* _Extrait choisi_:
******
Chaque journée de la semaine, j’occupe un travail alimentaire dans une librairie. Mais quand je termine mes journées de travail, c’est là que commence le temps que j’investis dans mon nouvel emploi.
C’est un emploi très avantageux que je peux faire à chaque moment de mon existence, même pendant ceux que me pompe mon travail alimentaire. Je n’ai donc pas de carte de punch à noircir de mes heures de départ et d’arrivée, ni personne prêt à m’arracher la tête si je le fais une minute en retard. Je n’ai pas non plus d’uniforme à porter, pouvant faire ce travail habillé de ce que je veux, que ce soit en t-shirt, en soutane, en tutu ou même tout nu. Je n’ai pas à braver des conditions météorologiques pas toujours clémentes pour me présenter à un lieu de travail où je dois produire, pouvant le faire où bon me semble, que ce soit dans le confort de mon foyer, ou encore à Falardeau, Paris, Grégoire Mills ou la planète Mars.
Pour mes brainstormings, je n’ai pas besoin de me présenter dans des réunions tenues dans un hôtel ou un resto haut de gamme avec des marketeux cravatés (zzzzz), je n’ai qu’à aller au gym et bouger un peu. Quarante-cinq minutes de course ou de vélo stationnaire ou de natation amènent suffisamment d’oxygène à mon cerveau pour lui permettre d’être créatif. Et quand ce n’est pas en faisant de l’activité physique, c’est simplement en lisant que je brainstorme. Je lis des histoires et je regarde au-delà de l’histoire elle-même comment elle est écrite et comment elle est racontée. Ces lectures font à mon cerveau un peu ce que fait l’engrais sur un sol que l’on cultive, un genre de petit plus que l’on donne à la terre pour l’aider à produire plus et à produire mieux.
******
* _Matériel_:
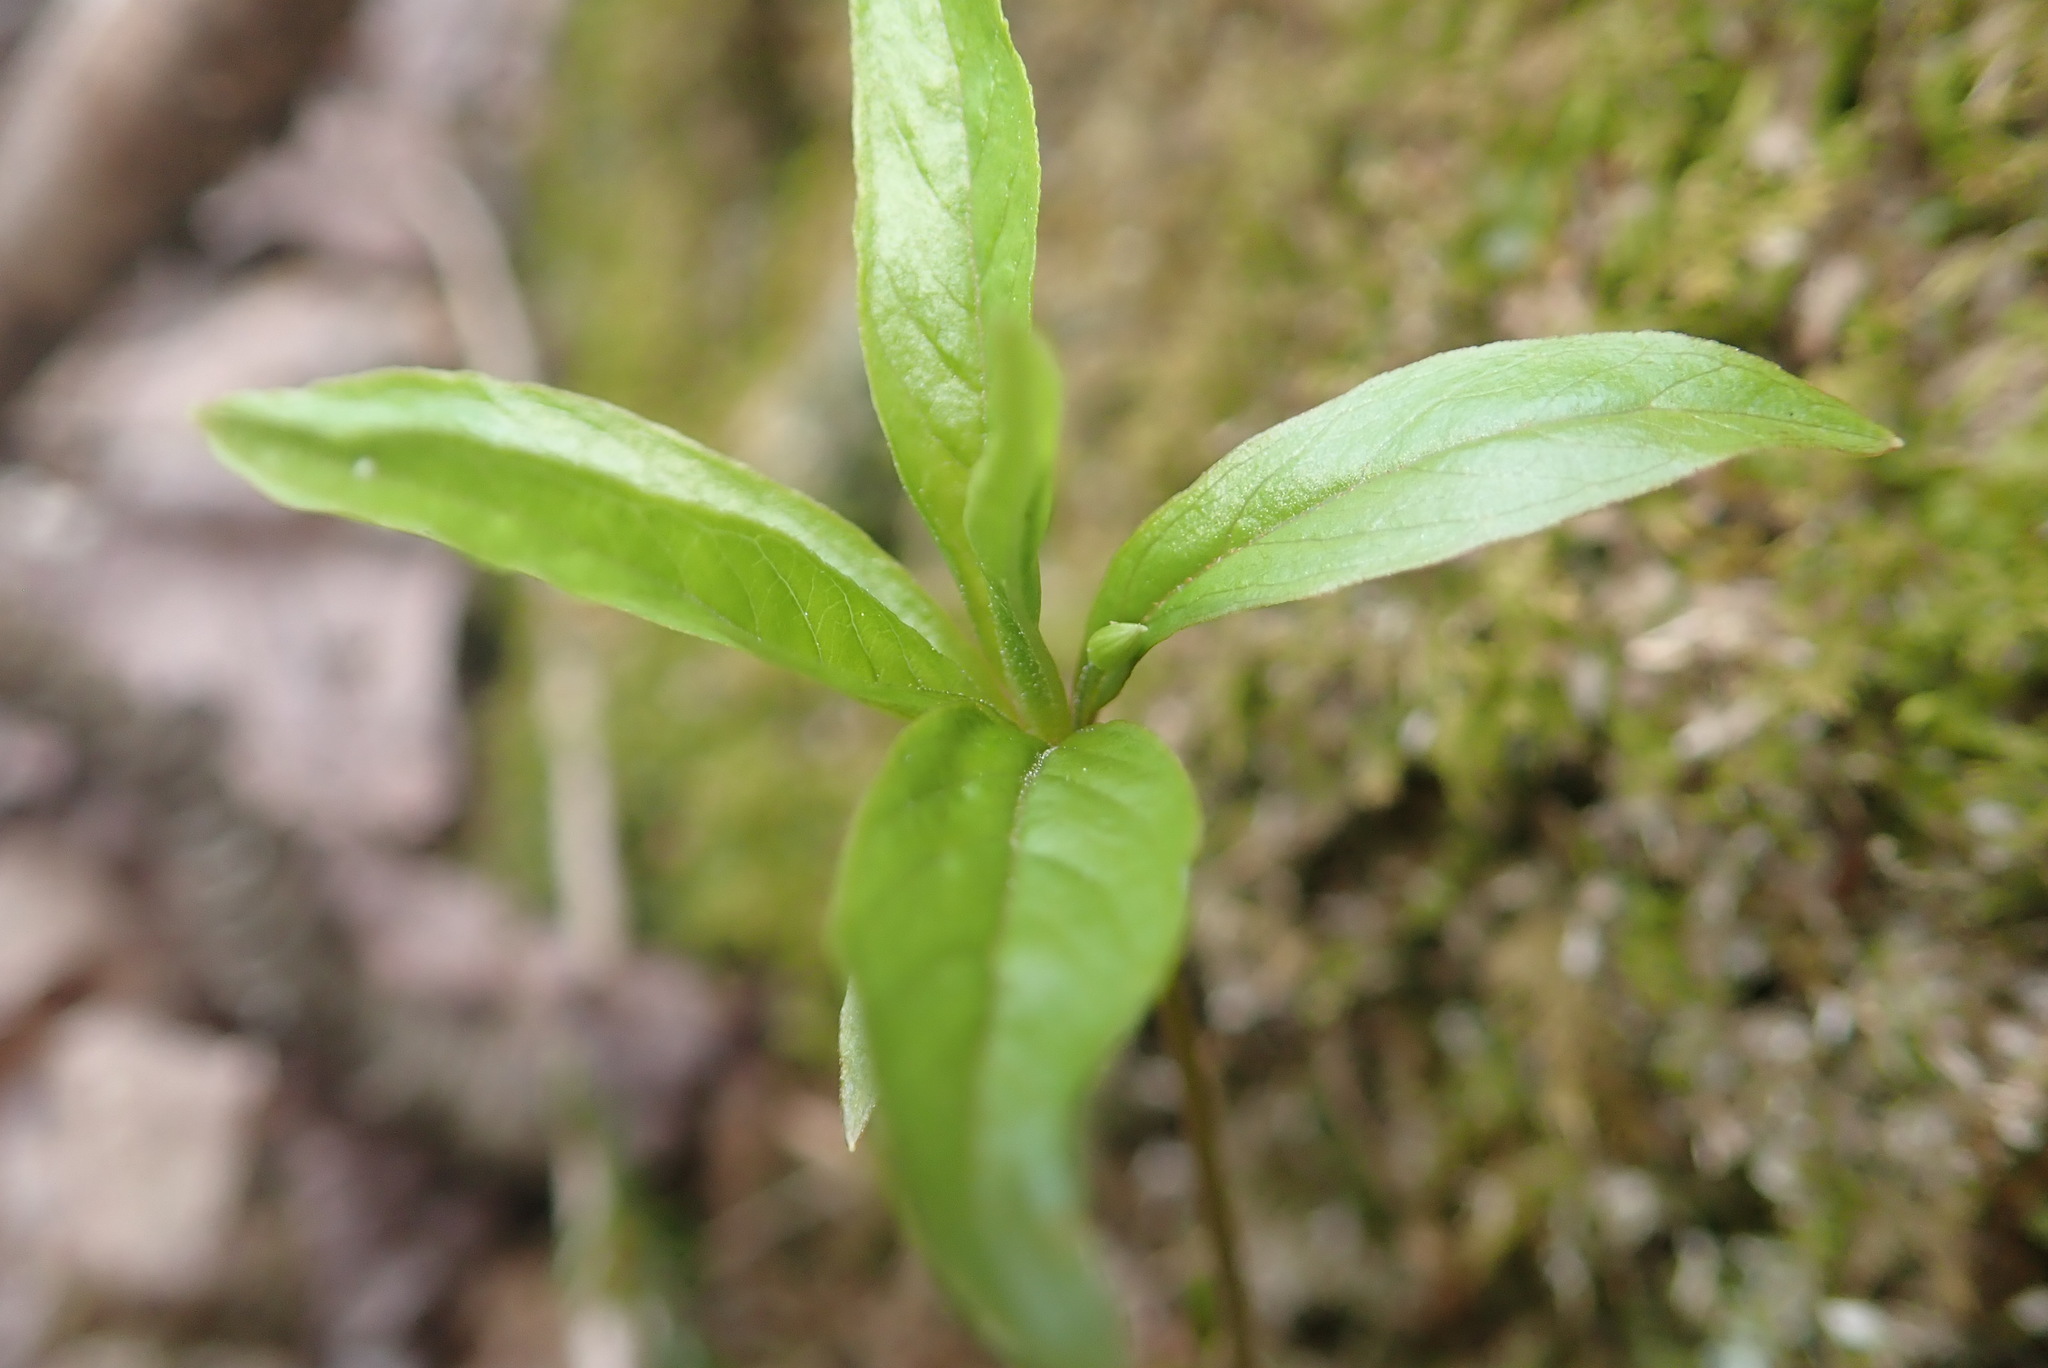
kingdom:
******
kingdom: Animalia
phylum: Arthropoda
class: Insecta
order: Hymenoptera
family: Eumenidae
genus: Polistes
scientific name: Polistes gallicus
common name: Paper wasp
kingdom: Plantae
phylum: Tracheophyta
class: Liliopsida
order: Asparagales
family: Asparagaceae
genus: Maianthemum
******
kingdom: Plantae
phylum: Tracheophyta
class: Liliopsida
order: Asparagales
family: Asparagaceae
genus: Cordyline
******
* _Consigne_: Relevez tous les lieux que l'extrait choisi cite comme endroits où le nouvel emploi peut s'exercer.

* _Résultat attendu_:
- le confort de mon foyer
- Falardeau
- Paris
- Grégoire Mills
- la planète Mars